Comment by adzm

3 months ago

A great example of this is changing music into an image and using that to train and generate new images that get converted back into music. It was surprisingly successful. I think this approach is still used by the current music generators.

You are talking about piano roll notation, I think. While it's 2d data, it's not quite the same as actual image data. E.g., 2d conv and pooling operations are useless for music. The patterns and dependencies are too subtle to be captured by spatial filters.

  • I am talking about using spectrograms (Fourier transform into frequency domain then plotted over time) that results in a 2d image of the song, which is then used to train something like stable diffusion (and actually using stable diffusion by some) to be able to generate these, which is then converted back into audio. Riffusion used this approach.

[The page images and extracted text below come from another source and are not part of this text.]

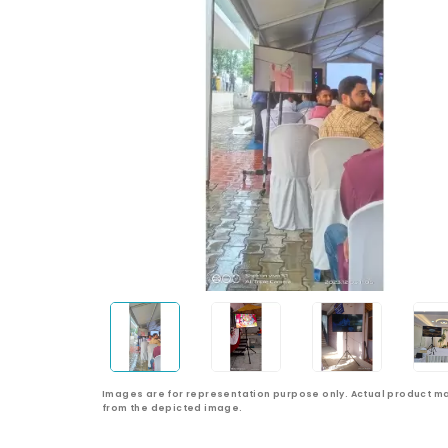
Images are for representation purpose only. Actual product ma
from the depicted image.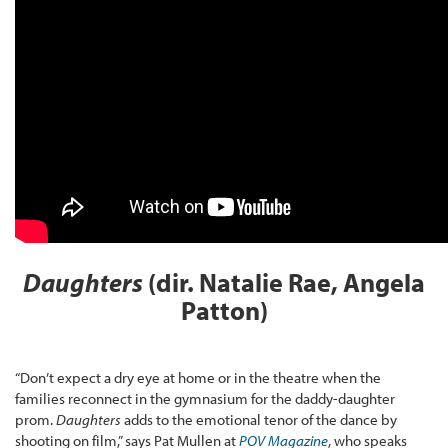
Daughters
(dir. Natalie Rae, Angela
Patton)
“Don’t expect a dry eye at home or in the theatre when the
families reconnect in the gymnasium for the daddy-daughter
prom.
Daughters
adds to the emotional tenor of the dance by
shooting on film,” says Pat Mullen at
POV Magazine
, who speaks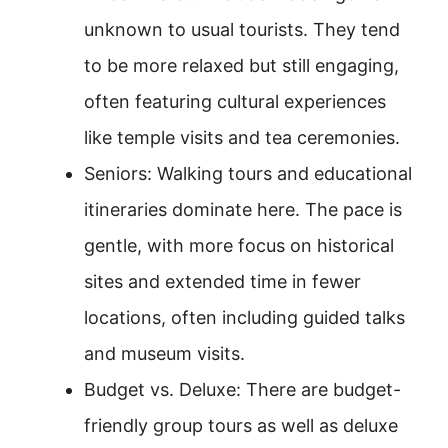
unknown to usual tourists. They tend
to be more relaxed but still engaging,
often featuring cultural experiences
like temple visits and tea ceremonies.
Seniors: Walking tours and educational
itineraries dominate here. The pace is
gentle, with more focus on historical
sites and extended time in fewer
locations, often including guided talks
and museum visits.
Budget vs. Deluxe: There are budget-
friendly group tours as well as deluxe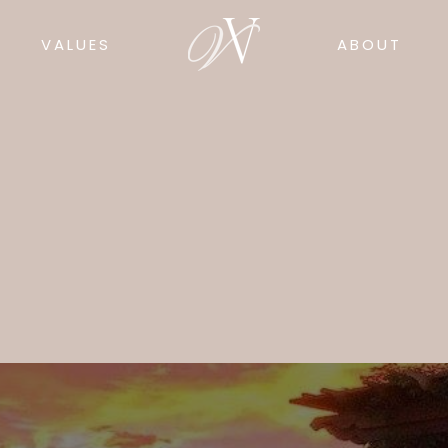
VALUES
ABOUT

    • IF you think about it, a music sheet is just a graph of Fourier transform. It shows at any points of time, what frequency is present (the pitch of note), and for how long (duration of note),

      1 reply →

    • A spectrogram is lossy and not a one-to-one mapping of the waveform. Riffusion is, afaik, limited to five-second-clips. For these, structure and coherence over time isn't important and the data is strongly spatially correlated. E.g., adjacent to a blue pixel is another blue pixel. To the best of my knowledge no models synthesize whole songs from spectrograms.